Opération Daurade 2016

«  Essai technique de conservation de daurades de pêche vivantes.»

Hier, la presse était conviée à aller à la rencontre des pêcheurs professionnels de la Pointe-Courte. Ils étaient trois pêcheurs « petits-métiers », Robert Rumeau (porteur du projet), Kevin Henry et Denis Talano. Et ils étaient entourés de leurs partenaires, Clément Calmettes du Lycée de la Mer,Thomas Sérazin du CRPMEM et Jean-François Holley du Cépralmar.

C'est une opération autour de la daurade que Robert Rumeau situe comme une « expérience ». Un projet qu'il mûrit depuis déjà deux ans.

Le principe en est simple mais il fallait y penser et surtout le mettre en œuvre, d'où l'intérêt d'avoir ce partenariat où chacun amène sa compétence dans un but final.

Quand la daurade sort de l'étang (à l'automne selon les conditions climatiques), il y a une grosse quantité de poissons capturés et qui se retrouvent sur le marché d'où une très nette baisse des prix, passant de 17 euros (actuellement) à parfois moins de 5 euros le kilo. Robert Rumeau en observant ce qui se faisait sur le thon et l'anguille, des poissons conservés vivants, a donc eu cette idée de conserver les daurades vivantes durant deux mois (d'octobre à décembre) afin de les proposer jusqu'aux fêtes de fin d'année, une période où il n'y a plus de daurades dans l'étang.

Robert Rumeau nous explique alors la technique et son principe.
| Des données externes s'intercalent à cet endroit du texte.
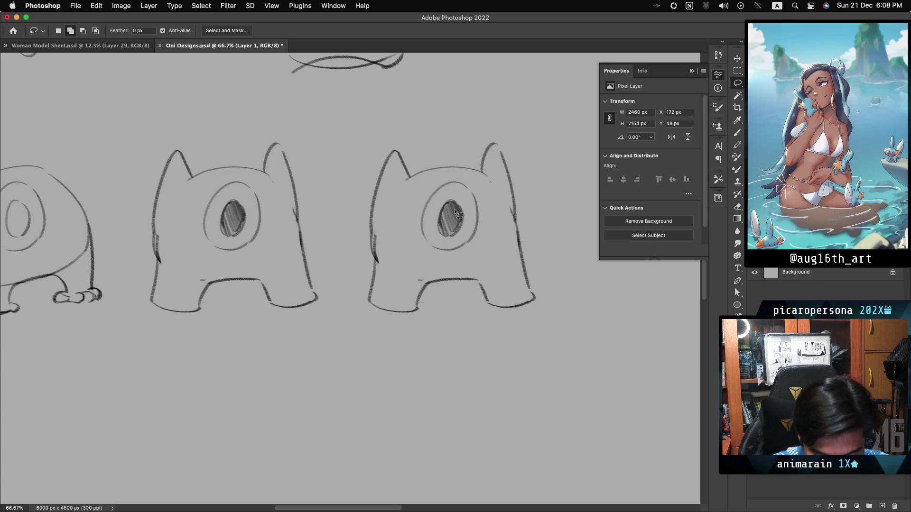
Nudge the copy slightly lower with Free Transform, then erase the hooked lower-left stroke
{"action": "mouse_move", "coordinate": [508, 137]}
{"action": "left_mouse_down"}
{"action": "mouse_move", "coordinate": [340, 213]}
{"action": "mouse_move", "coordinate": [544, 284]}
{"action": "mouse_move", "coordinate": [512, 139]}
{"action": "left_mouse_up"}
{"action": "key", "text": "super+t"}
{"action": "left_click_drag", "start_coordinate": [506, 270], "coordinate": [504, 282]}
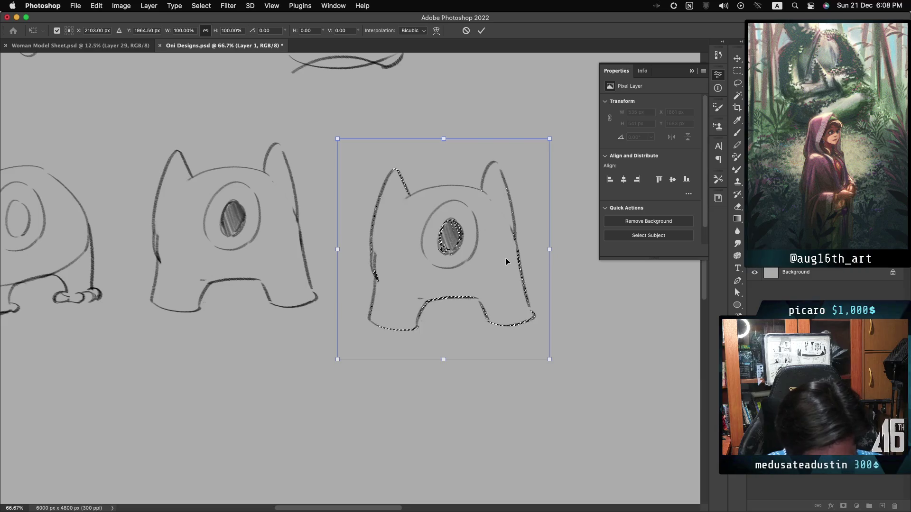
{"action": "key", "text": "Return"}
{"action": "key", "text": "super+d"}
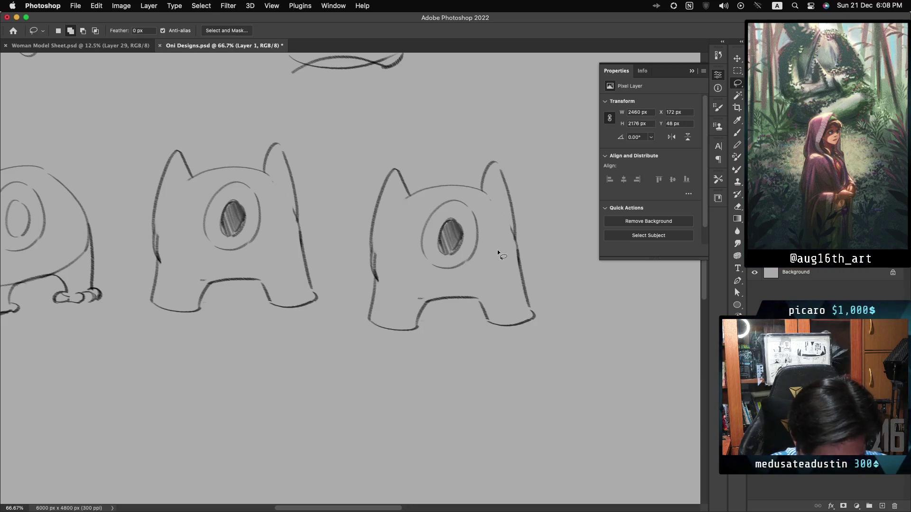
{"action": "mouse_move", "coordinate": [392, 327]}
{"action": "left_mouse_down"}
{"action": "mouse_move", "coordinate": [414, 311]}
{"action": "mouse_move", "coordinate": [406, 303]}
{"action": "mouse_move", "coordinate": [501, 327]}
{"action": "left_mouse_up"}
Erase the lower part of a side line and extend the creature's left side downward
{"action": "left_click_drag", "start_coordinate": [526, 296], "coordinate": [519, 258]}
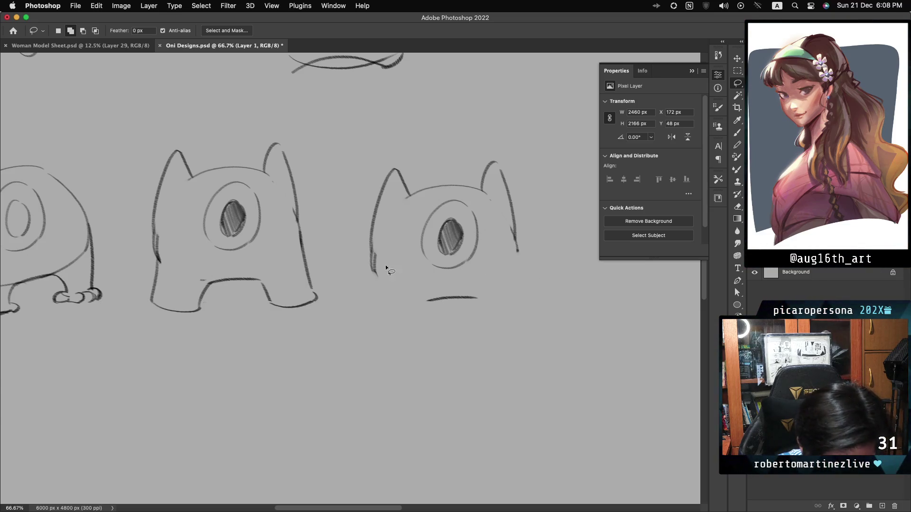
{"action": "key", "text": "b"}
« Il faut savoir une chose, c'est que le système de filets que l'on a, notamment les capéchades, les manières, les triangles ou les brandines que l'on utilise, permettent de capturer le poisson vivant.  

Je me suis dit pourquoi on tenterait pas de conserver quelques daurades après la migration et ainsi d'essayer de les commercialiser deux mois après, au moment des fêtes quand il n'y en a pas. Il ne s'agit pas de parler d'engraissement (comme pour le thon) mais juste de les maintenir au même poids. 
Quand les conditions climatiques seront réunies, une chute de température accompagnée d'un fort mistral, toutes les lagunes de méditerranée vont voir la migration débuter. Même des lagunes où jadis il n'y avait pas de grosses daurades en ont désormais et ces lagunes seront elles aussi sur le marché.
« Donc l'idée c'est d'en soustraire une partie afin de la remettre à la commercialisation au mois de décembre en tentant ainsi de stabiliser le cours du marché même pendant la migration. Tout le monde est concerné par ce phénomène là et si cela fonctionne nous pensons que d'autres pêcheurs feront de même ».
« Là on est vraiment sur un essai grandeur nature avec une quantité limitée de poissons, soit 40 kg. Ce qui ne changera rien au cours du marché mais qui nous permettra de cerner toute la problématique à venir. L'idée étant de tester la faisabilité technique  et de voir si ça marche complètement ou si l'on rencontre certains problèmes ».

Jean-François Holley (Cépralmar) tient à préciser que, 

« durant ces deux mois, les daurades seront réparties dans deux viviers au Lycée de la Mer (des viviers de 20 kg chacun) et elles seront nourries de deux façons différentes. Les unes recevront des moules et les autres des granulés spécifiques pour leur maintien en poids. Il ne leur sera administré aucun traitement autre car derrière, l'objectif à terme sera de simplifier au maximum la manipulation pour les pêcheurs et de pouvoir ainsi commercialiser le poisson à moindre coût ».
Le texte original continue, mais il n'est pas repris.